(Collected data entries)
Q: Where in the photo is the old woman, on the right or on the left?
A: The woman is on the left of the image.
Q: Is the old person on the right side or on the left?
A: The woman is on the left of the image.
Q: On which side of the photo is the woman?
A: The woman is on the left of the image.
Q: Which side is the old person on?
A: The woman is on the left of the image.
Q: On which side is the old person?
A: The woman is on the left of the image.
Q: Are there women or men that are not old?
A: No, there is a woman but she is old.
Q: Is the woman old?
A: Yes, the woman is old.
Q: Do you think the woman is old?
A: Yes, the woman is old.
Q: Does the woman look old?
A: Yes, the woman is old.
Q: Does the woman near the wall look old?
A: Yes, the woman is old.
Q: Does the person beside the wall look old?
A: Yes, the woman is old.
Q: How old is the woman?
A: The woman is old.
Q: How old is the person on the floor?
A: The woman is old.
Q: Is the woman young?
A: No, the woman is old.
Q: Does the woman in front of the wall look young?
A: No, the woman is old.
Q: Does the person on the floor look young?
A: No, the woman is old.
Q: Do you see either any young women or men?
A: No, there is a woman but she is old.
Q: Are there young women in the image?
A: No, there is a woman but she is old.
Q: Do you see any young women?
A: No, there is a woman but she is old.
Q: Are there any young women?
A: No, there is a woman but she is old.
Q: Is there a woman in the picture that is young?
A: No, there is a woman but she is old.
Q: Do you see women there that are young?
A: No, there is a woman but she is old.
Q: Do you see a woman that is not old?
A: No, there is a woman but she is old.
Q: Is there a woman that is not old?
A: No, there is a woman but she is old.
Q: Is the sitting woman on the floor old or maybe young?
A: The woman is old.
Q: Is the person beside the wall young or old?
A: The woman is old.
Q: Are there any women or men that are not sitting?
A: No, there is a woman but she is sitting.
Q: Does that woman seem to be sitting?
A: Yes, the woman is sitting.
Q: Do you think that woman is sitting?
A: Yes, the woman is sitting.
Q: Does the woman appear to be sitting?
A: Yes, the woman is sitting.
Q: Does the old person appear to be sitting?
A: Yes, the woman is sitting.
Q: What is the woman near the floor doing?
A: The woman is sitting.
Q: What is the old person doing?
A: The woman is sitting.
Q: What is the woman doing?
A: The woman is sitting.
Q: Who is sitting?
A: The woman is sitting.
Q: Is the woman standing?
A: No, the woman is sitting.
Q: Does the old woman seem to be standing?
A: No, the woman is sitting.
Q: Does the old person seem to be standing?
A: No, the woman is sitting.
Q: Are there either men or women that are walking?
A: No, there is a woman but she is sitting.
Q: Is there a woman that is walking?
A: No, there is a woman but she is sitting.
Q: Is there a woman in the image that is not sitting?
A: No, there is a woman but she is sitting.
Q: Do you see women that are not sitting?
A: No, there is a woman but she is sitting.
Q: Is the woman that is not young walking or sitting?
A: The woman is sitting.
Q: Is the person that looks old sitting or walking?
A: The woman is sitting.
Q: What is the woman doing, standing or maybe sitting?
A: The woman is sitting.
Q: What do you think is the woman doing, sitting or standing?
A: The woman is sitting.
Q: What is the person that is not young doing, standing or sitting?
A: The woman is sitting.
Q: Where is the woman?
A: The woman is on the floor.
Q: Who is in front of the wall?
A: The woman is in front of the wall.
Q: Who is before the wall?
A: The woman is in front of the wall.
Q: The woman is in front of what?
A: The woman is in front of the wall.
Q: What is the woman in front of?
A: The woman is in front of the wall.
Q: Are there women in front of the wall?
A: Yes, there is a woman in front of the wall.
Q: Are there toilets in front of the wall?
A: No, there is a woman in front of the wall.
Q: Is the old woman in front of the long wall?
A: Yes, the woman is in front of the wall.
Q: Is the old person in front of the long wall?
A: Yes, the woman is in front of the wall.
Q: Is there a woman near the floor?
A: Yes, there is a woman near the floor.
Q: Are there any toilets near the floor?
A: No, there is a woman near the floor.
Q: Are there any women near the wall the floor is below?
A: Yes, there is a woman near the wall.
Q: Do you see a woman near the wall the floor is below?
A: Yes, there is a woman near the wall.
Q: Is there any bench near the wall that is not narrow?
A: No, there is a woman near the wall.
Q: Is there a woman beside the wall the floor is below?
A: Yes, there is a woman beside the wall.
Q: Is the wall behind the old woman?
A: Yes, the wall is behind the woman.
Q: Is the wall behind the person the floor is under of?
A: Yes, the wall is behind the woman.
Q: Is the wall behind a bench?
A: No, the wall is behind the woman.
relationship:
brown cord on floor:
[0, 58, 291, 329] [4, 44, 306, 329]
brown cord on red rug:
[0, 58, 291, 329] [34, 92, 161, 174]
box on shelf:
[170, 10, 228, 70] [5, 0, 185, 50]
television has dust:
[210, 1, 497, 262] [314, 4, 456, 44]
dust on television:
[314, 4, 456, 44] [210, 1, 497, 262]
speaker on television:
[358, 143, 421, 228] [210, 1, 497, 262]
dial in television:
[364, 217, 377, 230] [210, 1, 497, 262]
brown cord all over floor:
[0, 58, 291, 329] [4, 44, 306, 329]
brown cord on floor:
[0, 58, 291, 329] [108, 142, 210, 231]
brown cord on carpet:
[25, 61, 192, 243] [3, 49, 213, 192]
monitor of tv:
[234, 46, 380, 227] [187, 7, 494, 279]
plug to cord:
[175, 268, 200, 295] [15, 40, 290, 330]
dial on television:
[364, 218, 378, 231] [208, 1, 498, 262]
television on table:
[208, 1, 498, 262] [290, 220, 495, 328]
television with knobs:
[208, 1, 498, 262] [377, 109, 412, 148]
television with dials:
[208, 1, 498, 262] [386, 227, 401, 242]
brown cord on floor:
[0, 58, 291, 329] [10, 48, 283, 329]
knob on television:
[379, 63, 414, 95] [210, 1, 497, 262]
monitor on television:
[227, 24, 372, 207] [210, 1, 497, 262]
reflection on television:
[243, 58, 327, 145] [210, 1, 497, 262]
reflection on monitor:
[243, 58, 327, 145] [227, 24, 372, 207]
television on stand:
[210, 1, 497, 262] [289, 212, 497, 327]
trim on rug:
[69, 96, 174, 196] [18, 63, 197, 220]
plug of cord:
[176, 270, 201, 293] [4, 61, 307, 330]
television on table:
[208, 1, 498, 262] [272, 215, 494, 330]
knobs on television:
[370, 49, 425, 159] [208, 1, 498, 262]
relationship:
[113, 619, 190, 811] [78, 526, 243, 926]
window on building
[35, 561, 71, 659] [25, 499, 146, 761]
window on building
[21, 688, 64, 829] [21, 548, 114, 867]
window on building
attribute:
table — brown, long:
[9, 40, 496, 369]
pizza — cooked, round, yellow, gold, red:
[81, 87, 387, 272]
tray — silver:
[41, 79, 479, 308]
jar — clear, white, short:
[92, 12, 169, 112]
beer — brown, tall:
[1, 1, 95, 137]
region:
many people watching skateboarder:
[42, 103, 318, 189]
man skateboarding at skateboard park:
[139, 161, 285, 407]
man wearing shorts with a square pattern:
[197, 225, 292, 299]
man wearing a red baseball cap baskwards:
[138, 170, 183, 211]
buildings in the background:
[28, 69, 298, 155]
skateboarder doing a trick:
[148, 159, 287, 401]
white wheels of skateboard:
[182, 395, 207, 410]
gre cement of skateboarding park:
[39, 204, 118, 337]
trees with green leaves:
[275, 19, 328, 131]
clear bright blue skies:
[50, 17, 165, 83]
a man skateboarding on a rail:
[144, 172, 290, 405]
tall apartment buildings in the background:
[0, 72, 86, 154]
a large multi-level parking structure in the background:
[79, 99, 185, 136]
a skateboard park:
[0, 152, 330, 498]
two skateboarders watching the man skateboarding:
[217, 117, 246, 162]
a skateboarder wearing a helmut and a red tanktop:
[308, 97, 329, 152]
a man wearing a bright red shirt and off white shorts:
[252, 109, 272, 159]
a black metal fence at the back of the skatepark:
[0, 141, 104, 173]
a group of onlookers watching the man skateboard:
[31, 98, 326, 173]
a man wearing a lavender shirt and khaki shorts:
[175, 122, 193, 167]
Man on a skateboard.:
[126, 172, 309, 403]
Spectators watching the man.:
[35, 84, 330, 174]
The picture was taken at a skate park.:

# Your goal:
Copy out the lines above word for word, from the line with "man skateboarding at" up to and including the line with "[35, 84, 330, 174]".

# Expected answer:
man skateboarding at skateboard park:
[139, 161, 285, 407]
man wearing shorts with a square pattern:
[197, 225, 292, 299]
man wearing a red baseball cap baskwards:
[138, 170, 183, 211]
buildings in the background:
[28, 69, 298, 155]
skateboarder doing a trick:
[148, 159, 287, 401]
white wheels of skateboard:
[182, 395, 207, 410]
gre cement of skateboarding park:
[39, 204, 118, 337]
trees with green leaves:
[275, 19, 328, 131]
clear bright blue skies:
[50, 17, 165, 83]
a man skateboarding on a rail:
[144, 172, 290, 405]
tall apartment buildings in the background:
[0, 72, 86, 154]
a large multi-level parking structure in the background:
[79, 99, 185, 136]
a skateboard park:
[0, 152, 330, 498]
two skateboarders watching the man skateboarding:
[217, 117, 246, 162]
a skateboarder wearing a helmut and a red tanktop:
[308, 97, 329, 152]
a man wearing a bright red shirt and off white shorts:
[252, 109, 272, 159]
a black metal fence at the back of the skatepark:
[0, 141, 104, 173]
a group of onlookers watching the man skateboard:
[31, 98, 326, 173]
a man wearing a lavender shirt and khaki shorts:
[175, 122, 193, 167]
Man on a skateboard.:
[126, 172, 309, 403]
Spectators watching the man.:
[35, 84, 330, 174]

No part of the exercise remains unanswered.